YOU did just AMAZING !! It never ceases to amaze me the things they will avoid, neglect, ignore, forget, refuse, etc. My son was sober a couple of months and beginning to take care of things. He has been progressively relapsing lately and the most obvious symptom is that he is ignoring any thing to do with responsibility.
I am learning that no matter how many times I remind my son of what he should do to avoid the inevitable consequence he will look me in the eye and tell me he has made arrangements knowing he hasn't and that he cares less abt. any conseq.

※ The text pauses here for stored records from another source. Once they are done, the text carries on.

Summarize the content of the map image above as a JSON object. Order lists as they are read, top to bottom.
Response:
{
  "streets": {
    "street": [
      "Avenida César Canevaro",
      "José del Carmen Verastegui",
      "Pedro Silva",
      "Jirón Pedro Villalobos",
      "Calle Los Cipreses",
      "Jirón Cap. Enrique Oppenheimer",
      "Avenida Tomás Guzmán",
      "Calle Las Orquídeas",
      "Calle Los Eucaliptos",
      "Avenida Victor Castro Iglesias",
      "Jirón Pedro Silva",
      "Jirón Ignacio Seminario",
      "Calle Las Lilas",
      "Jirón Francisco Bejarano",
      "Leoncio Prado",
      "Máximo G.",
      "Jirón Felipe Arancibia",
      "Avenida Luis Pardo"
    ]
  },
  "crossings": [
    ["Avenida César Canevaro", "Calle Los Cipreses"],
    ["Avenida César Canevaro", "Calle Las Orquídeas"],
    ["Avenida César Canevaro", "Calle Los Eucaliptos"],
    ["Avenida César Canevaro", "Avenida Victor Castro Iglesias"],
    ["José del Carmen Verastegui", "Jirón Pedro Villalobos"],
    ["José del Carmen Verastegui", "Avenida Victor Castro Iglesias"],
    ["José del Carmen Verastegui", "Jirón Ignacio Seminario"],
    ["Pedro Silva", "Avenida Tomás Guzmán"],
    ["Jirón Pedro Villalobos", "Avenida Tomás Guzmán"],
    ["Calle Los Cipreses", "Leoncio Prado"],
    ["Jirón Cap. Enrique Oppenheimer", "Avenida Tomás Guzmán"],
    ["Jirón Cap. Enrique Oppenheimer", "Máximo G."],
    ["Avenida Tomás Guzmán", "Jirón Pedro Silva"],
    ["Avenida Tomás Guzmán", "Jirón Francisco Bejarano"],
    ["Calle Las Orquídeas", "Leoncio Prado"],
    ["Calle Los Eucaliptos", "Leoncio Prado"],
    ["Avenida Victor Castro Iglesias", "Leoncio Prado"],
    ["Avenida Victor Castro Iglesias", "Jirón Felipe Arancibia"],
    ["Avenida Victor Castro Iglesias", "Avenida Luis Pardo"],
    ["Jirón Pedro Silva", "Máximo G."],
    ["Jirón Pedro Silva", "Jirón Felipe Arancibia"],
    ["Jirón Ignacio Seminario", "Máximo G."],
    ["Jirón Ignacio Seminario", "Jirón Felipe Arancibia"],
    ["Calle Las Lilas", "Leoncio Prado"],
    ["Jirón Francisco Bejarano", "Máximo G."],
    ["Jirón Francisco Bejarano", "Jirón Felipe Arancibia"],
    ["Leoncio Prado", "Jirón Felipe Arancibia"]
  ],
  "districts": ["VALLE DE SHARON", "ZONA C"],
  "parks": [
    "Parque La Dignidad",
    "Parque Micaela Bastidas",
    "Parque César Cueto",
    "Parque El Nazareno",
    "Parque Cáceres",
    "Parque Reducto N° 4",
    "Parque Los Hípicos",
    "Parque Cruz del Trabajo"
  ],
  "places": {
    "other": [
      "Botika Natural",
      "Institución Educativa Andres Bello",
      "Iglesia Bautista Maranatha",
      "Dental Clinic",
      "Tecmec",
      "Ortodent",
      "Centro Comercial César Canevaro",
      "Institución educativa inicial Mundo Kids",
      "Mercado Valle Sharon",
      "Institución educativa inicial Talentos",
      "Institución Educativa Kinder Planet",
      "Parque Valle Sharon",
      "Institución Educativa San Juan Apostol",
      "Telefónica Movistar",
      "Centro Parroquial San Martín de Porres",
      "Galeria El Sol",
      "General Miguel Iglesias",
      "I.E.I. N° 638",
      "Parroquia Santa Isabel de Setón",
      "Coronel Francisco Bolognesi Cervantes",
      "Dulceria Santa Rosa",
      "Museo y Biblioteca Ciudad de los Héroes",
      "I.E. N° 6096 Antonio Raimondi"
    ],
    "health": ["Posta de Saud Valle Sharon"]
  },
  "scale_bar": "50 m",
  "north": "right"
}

It is only I that care. My son has refused to appear for a speeding ticket citation from Aug. Today a warrant arrived with $7500 bail.
Believe me I will not get involved. I haven't seen him in a week bec I've been out of town. Thanks for the reminder "I pledge not to remind him of anything when I see him" I will just watch the impending train wreck.
Hard to do but we know that is the only option.

Wascally Wabbit 12-20-2007 04:40 PM

This is what recovery is all about! Keep up the good work. It gets easier with each time you remember to "keep your hands off the addict"!

mooselips 12-20-2007 04:55 PM

Your recovery is shining!

Lobo 12-20-2007 10:40 PM

Wow! You really did good. Not even a lecture. I am so good at giving lectures. That is where I run into trouble.

Keep up the good work. I need to take some pointers from you.

sleepygoat 12-20-2007 11:44 PM

You did good. Better than me, i think. After walking out of the last two doctors appts I made for my AD and took her to - (always with rediculous excuses) today I gave her the phone number and left it that!

Ann 12-21-2007 03:25 AM

Well done, Easeful. His bad choice = his consequence.

Love the addict, hate the disease.

Hugs

Easeful 12-21-2007 03:32 AM

>I will just watch the impending train wreck.
<

This phrase kind of punched me in the stomach. "Oh no, I don't want to watch a train wreck, I've got to do something." Followed nearly immediately by, "I have no more power to prevent this than I do a real runaway train. And the sooner the wreck happens the sooner the people who know what they're doing can get in and begin the clean up." ::sigh:: It's hard though.

Easeful 12-21-2007 03:35 AM

Thanks to all, I need the validation. You see I've got this flashing neon sign in my head that goes, "Bad Mom, Bad Mom." How could I possibly let this happen to my child? But again, how could I possibly stop it? Nothing I've tried in the last 5 years has changed his course for any length of time if at all.

Ann 12-21-2007 03:42 AM

We're not bad moms, we're moms facing a bad problem and I think we do darn well.

Allowing a grown child to make and keep their own medical and dental appointments without our interference, and letting them face the consequences of missing and re-booking...that's what mothers of adults do. We're just a little out of practice, lol.

Hugs

hope213 12-21-2007 04:42 AM

you did great! you are not a bad mom. you are a mom learning to take care of her self & accepting the things you can not change.

greeteachday 12-21-2007 07:08 PM


We're not bad moms, we're moms facing a bad problem

So true...It sounds like the slogan for Moms of SA's

Easeful...no letting guilt hit you...you did great and you let him face his own responsibilities I find it easier to not do the guilt thing when i realize I am helping by not helping. Hugs

caileesnana 12-22-2007 10:27 AM

:c029:
Good job, better than me! Like Lobo, I still fall into trying to talk/lecture/Advise...all bad!!